In a series of tweets, activist Shaun King blasted the CBC for what he called its "infuriating" attacks on progressives. In Bush's case, said King, the CBC is being particularly dishonest.

"Cori Bush is a brilliant black woman challenging an establishment Democrat member of the CBC," said King. "If she wins, the CBC doesn't lose numbers. And they know that."

Other observers chimed in as well. In an essay on the dispute, Paste politics editor Shane Ryan said that the real issue at hand appears to be the ideology of both the incumbents and their challengers. 

"Clearly, this is a 'narrative' manufactured from thin air by a group of lawmakers who refuse to endorse progressive legislation and don't want to be held accountable," wrote Ryan.

Rojas recalled that a member of the caucus, Rep. Bobby Rush (D-Ill.), was himself challenged in a primary years ago by a young politician who would go onto bigger and better things. 

"Barack Obama first ran for Congress in a primary challenge to Rep. Bobby Rush, a CBC member," Rojas said. "This is a democracy and voters deserve choices."

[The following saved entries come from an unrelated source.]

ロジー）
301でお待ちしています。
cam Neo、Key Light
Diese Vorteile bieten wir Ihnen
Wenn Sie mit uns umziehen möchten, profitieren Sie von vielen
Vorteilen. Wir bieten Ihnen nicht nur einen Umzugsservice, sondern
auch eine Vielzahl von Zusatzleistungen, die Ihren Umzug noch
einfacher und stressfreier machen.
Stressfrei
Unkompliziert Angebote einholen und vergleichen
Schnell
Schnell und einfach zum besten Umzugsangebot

Astead Herndon, political reporter for The New York Times, noted that the CBC hasn't always endorsed black candidates over white ones, referring to the decision by the caucus last year to support incumbent then-Rep. Mike Capuano (D-Mass.) over his primary challenger and eventual winner, now-Rep. Ayanna Pressley (D-Mass.). 

"I'm old enough to remember when the CBC backed a white incumbent (Capuano) over a black challenger (Pressley)," tweeted Herndon. 

In his thread, activist King said that while "the Congressional Black Caucus picked this fight, not us," progressives are ready to fight back. 

"And you will lose," said King. "Be better."